Submitted to: Virus Genes
Publication Type: Peer Reviewed Journal
Publication Acceptance Date: 6/18/2007
Publication Date: 8/25/2007
Citation: Spatz, S.J., Zhao, Y., Petherbridge, L., Smith, L., Baigent, S., Nair, V. 2007. Comparative sequence analysis of a highly oncogenic but horizontal spread-defective clone of Marek's disease virus. Virus Genes. 35:753-766. Interpretive Summary: The laboratory of Stephen Spatz and collaboration with Venugopal Nair from the Institute for Animal Health, Compton, UK has determined the DNA sequence of the RB1B strain of Marek's virus. This strain is particularly interesting due to its biological properties. It is highly oncogenic but unable to spread from infected bird to other susceptible bird. In comparison to other shedding competent viruses, the RB1B strain has mutations affecting cell signalling and receptor binding. This is of value in understanding the mechanisms involved in shedding which will allow scientists the ability to design next generation vaccines.

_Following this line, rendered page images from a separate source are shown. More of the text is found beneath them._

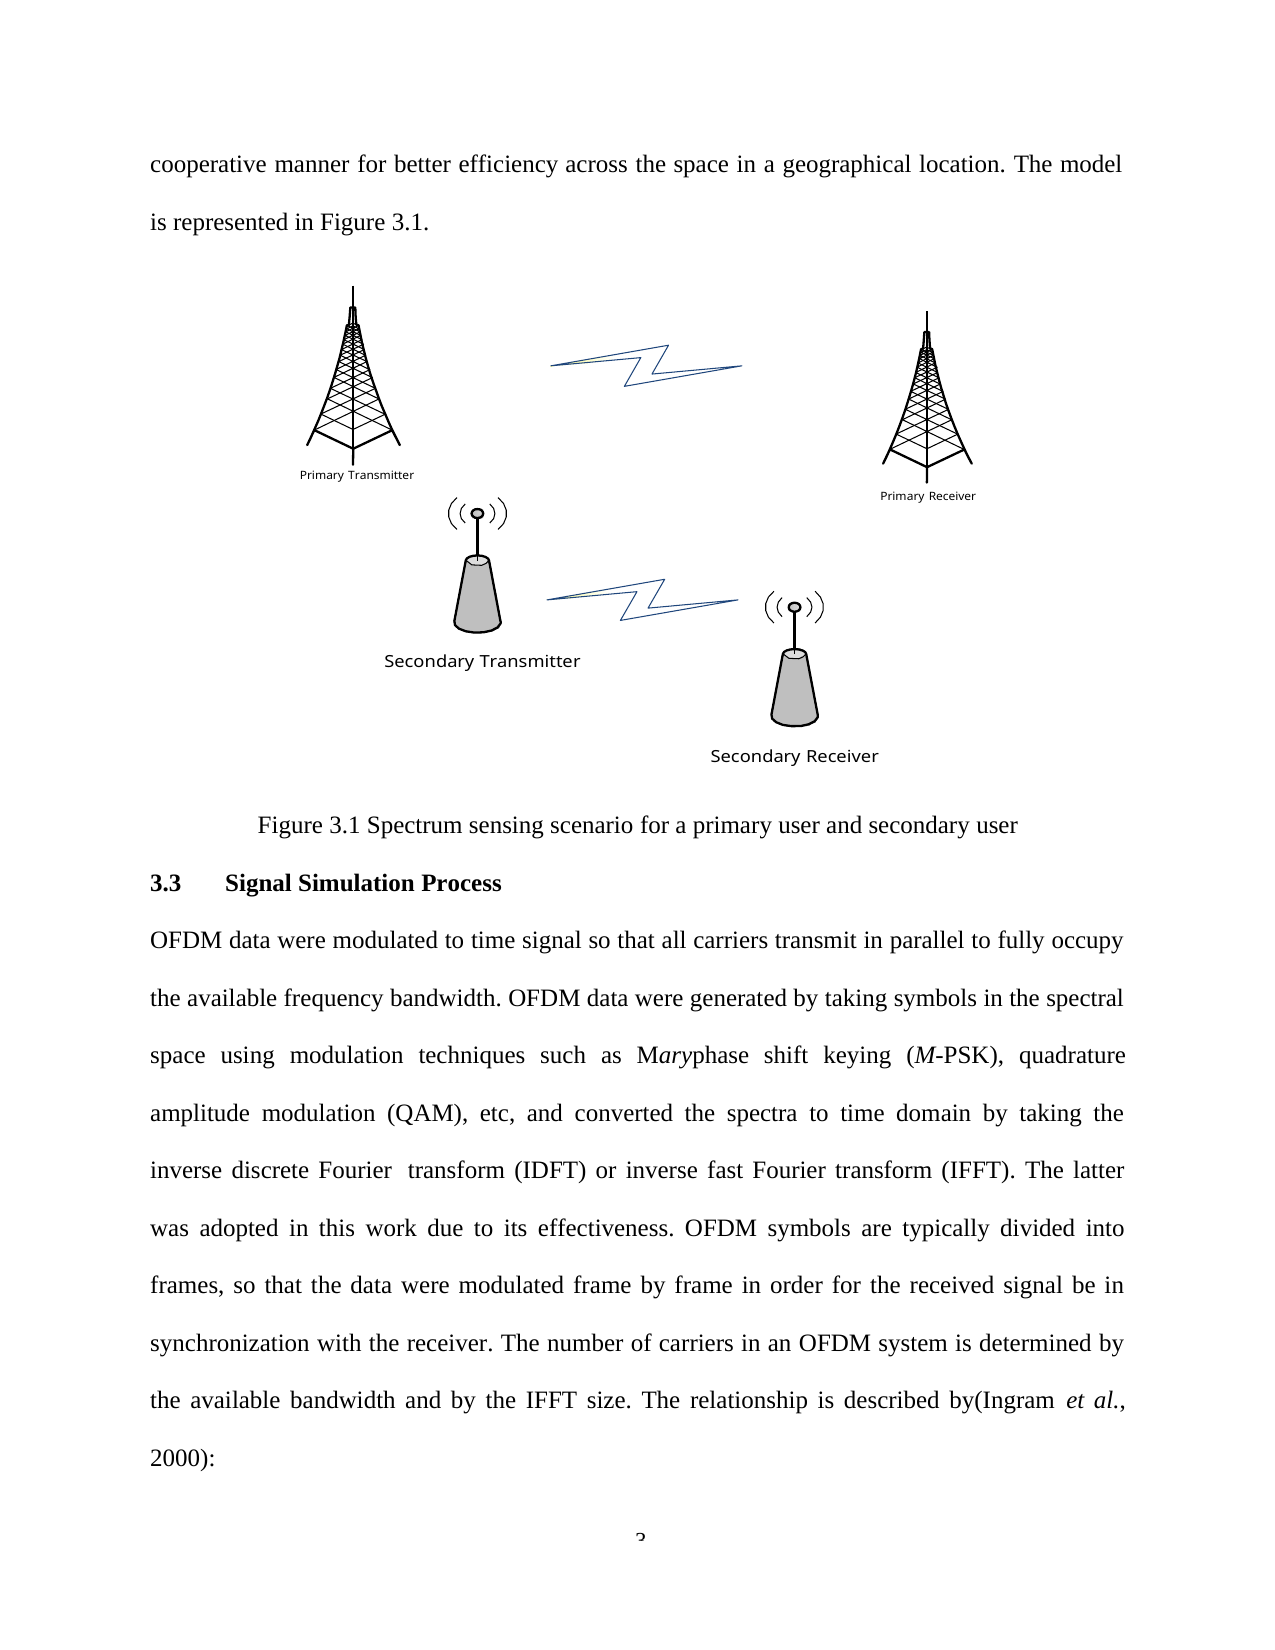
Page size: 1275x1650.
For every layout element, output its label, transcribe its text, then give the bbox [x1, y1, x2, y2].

picture [791, 604, 799, 610]
picture [468, 557, 487, 564]
picture [473, 511, 481, 516]
picture [771, 672, 778, 705]
picture [491, 627, 501, 633]
picture [546, 593, 635, 621]
text Secondary Transmitter [384, 649, 1275, 672]
picture [771, 721, 782, 727]
picture [487, 555, 501, 612]
picture [454, 627, 464, 633]
text cooperative manner for better efficiency across the space in a geographical location. The model is represented in Figure 3.1. [150, 149, 1124, 235]
picture [811, 672, 818, 704]
picture [650, 579, 739, 607]
text Figure 3.1 Spectrum sensing scenario for a primary user and secondary user [257, 810, 1275, 839]
picture [456, 563, 499, 631]
subtitle Signal Simulation Process [150, 868, 1275, 897]
picture [773, 672, 816, 724]
text Primary Transmitter [299, 281, 1275, 483]
picture [626, 601, 739, 621]
picture [584, 581, 705, 619]
picture [807, 721, 818, 727]
text Primary Receiver [880, 488, 1275, 503]
text Secondary Receiver [484, 745, 1105, 768]
text OFDM data were modulated to time signal so that all carriers transmit in parallel to fully occupy the available frequency bandwidth. OFDM data were generated by taking symbols in the spectral space using modulation techniques such as Maryphase shift keying (M-PSK), quadrature amplitude modulation (QAM), etc, and converted the spectra to time domain by taking the inverse discrete Fourier transform (IDFT) or inverse fast Fourier transform (IFFT). The latter was adopted in this work due to its effectiveness. OFDM symbols are typically divided into frames, so that the data were modulated frame by frame in order for the received signal be in synchronization with the receiver. The number of carriers in an OFDM system is determined by the available bandwidth and by the IFFT size. The relationship is described by(Ingram et al., 2000): [150, 925, 1126, 1471]
picture [454, 555, 468, 611]
picture [546, 579, 657, 599]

Technical Abstract: Marek’s disease virus (MDV) is a cell-associated alphaherpesvirus that induces rapid-onset T-cell lymphomas in poultry. MDV isolates vary greatly in pathogenicity. While some of the strains such as CVI988 are non-pathogenic and are used as vaccines, others such as RB1B are highly oncogenic. Comparison of the genome sequences of phenotypically different strains could help to identify molecular determinants of pathogenicity. We have previously reported the construction of a bacterial artificial chromosome (BAC) clone of RB1B. MDV reconstituted from RB1B-BAC DNA showed similar in vitro and in vivo replication kinetics and were equally oncogenic as the parent wild type virus. However, the BAC-derived MDV was unable to spread horizontally to sentinel birds although viral DNA could be detected in their feather follicles. Complete nucleotide sequence of this horizontal spread-negative virus was determined and comparisons with the sequence of transmission-competent Md5 strain demonstrated frameshift mutations in the ICP0-like protein RLORF1, protein kinase (UL13) and glycoproteins C (UL44) and D (US6) as well as six novel MDV ORFs. Of particular interest were the mutations within the UL13 protein kinase and glycoprotein C genes in light of research indicating essential roles for these two proteins in skin infectivity of the related cell-associated varicella-zoster virus.